WHAT MAISIE KNEW

Henry James’s 1897 novel provides the inspiration for “What Maisie Knew,” but the story of a young child shuttled between warring parents—both biological and surrogate—remains as potent as ever. Transposed to contemporary New York City, the film, written by Nancy Doyne and Carroll Cartwright and directed by Scott McGehee and David Siegel, retains James’s canny decision to relate the tale from the perspective of the girl, with the adults surrounding her seen only in bits and pieces. The tactic works as well on screen as on the page, capturing the uncertainty that a youngster must feel when the people supposedly devoted to her welfare act in irresponsible ways.

The filmmakers were fortunate indeed to find Onata Aprile to play the six-year old Maisie. With her big, wide eyes and subtly expressive face, she’s physically perfect for the part, but what’s most impressive is the naturalness she brings to it. There’s not a hint of exaggeration or playing to the camera in anything she does—even during a final confrontation scene with Julianne Moore as her high-strung mother, her reactions are minimalist rather than obvious. That’s due, of course, not just to Aprile’s ease before the camera, but to the care with which McGehee and Siegel dealt with her on set. But whether the performance is attributable primarily to the girl’s innate ability or masterful coaching from the directors, it’s what grounds the film and gives it such emotional resonance.

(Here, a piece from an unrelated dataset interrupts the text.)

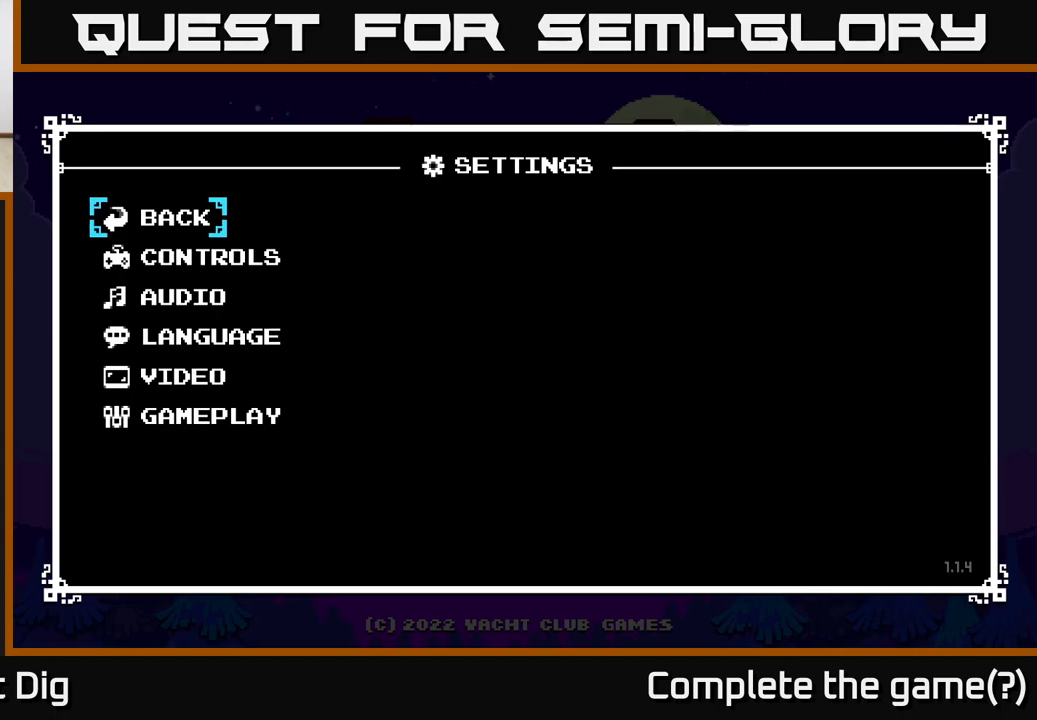
{"buttons": [], "left_stick": "center", "right_stick": "center", "events": []}
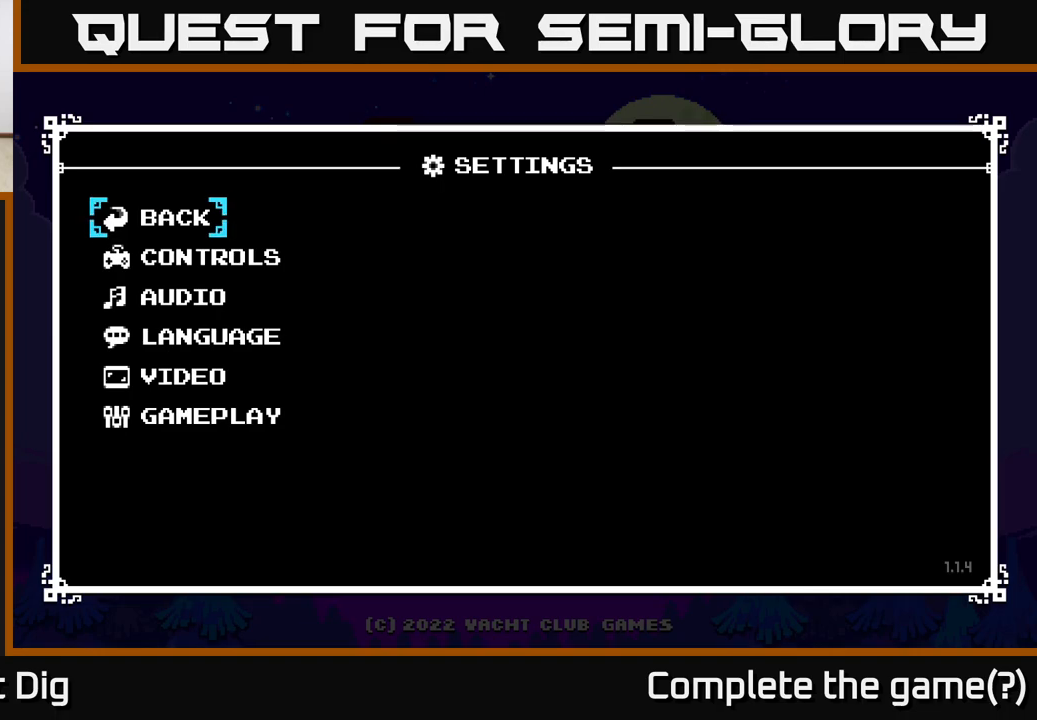
{"buttons": [], "left_stick": "center", "right_stick": "center", "events": []}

That isn’t to say that the rest of the cast doesn’t contribute significantly to the picture’s success. Moore is fiercely compelling as Susanna, Maisie’s mother, a singer whose bohemian lifestyle and professional ambition lead her to become an on-and-off parent who treats her daughter more as a possession than an object of devotion. Much the same can be said of Steve Coogan as her father Beale, an art dealer whose travels keep him away from the family’s plush apartment for long stretches and who overcompensates by spoiling the child when he’s around. The raucous rows the two continuously engage in—quickly tempered when Maisie wanders into their presence—make it clear that their marriage isn’t long for this world. In such a contentious environment, the girl’s sole real comfort comes from her nanny Margo (Joanna Vanderham), a pretty, vibrant blonde whose concern as she watches the household deteriorate is evident.

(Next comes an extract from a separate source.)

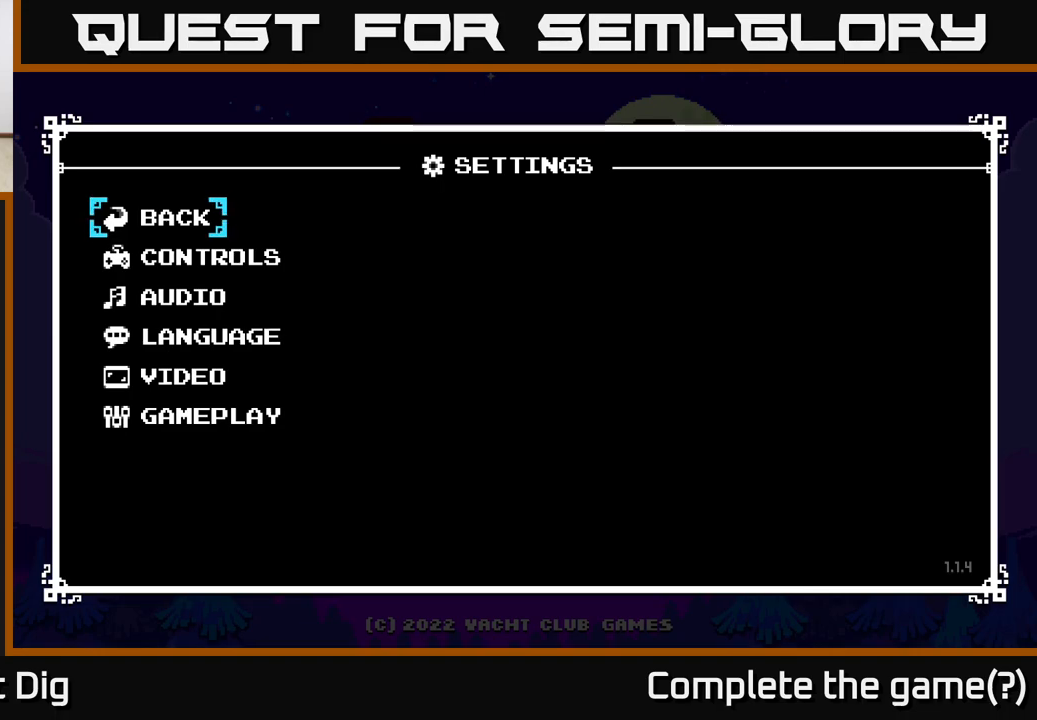
{"buttons": [], "left_stick": "center", "right_stick": "center", "events": []}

When Susanna and Beale part ways, it sets the stage for a bitter custody dispute over Maisie, but the court’s decision dividing the child’s time between them doesn’t increase either’s willingness really to sacrifice on her behalf. Instead they remarry, choosing partners who will act as caregivers to her: Beale weds Margo and then disappears for long stretches as before, while Susanna marries Lincoln (Alexander Skarsgard), a handsome, laid-back bartender who initially seems an unlikely stepfather but proves to have real concern for Maisie. As Susanna and Beale continue their wayward parenting ways, Margo and Lincoln—often thrown together on Maisie’s behalf—not only deepen their affection for the girl, but are attracted to one another as well. Both Vanderham and Skarsgard are excellent here, playing their parts with a vulnerability that indicates that while Margo and Lincoln are certainly more dependable than the guardians they’re replacing, they’re also flawed and capable of making mistakes and putting their own needs above the child’s. In other words, they’re human too.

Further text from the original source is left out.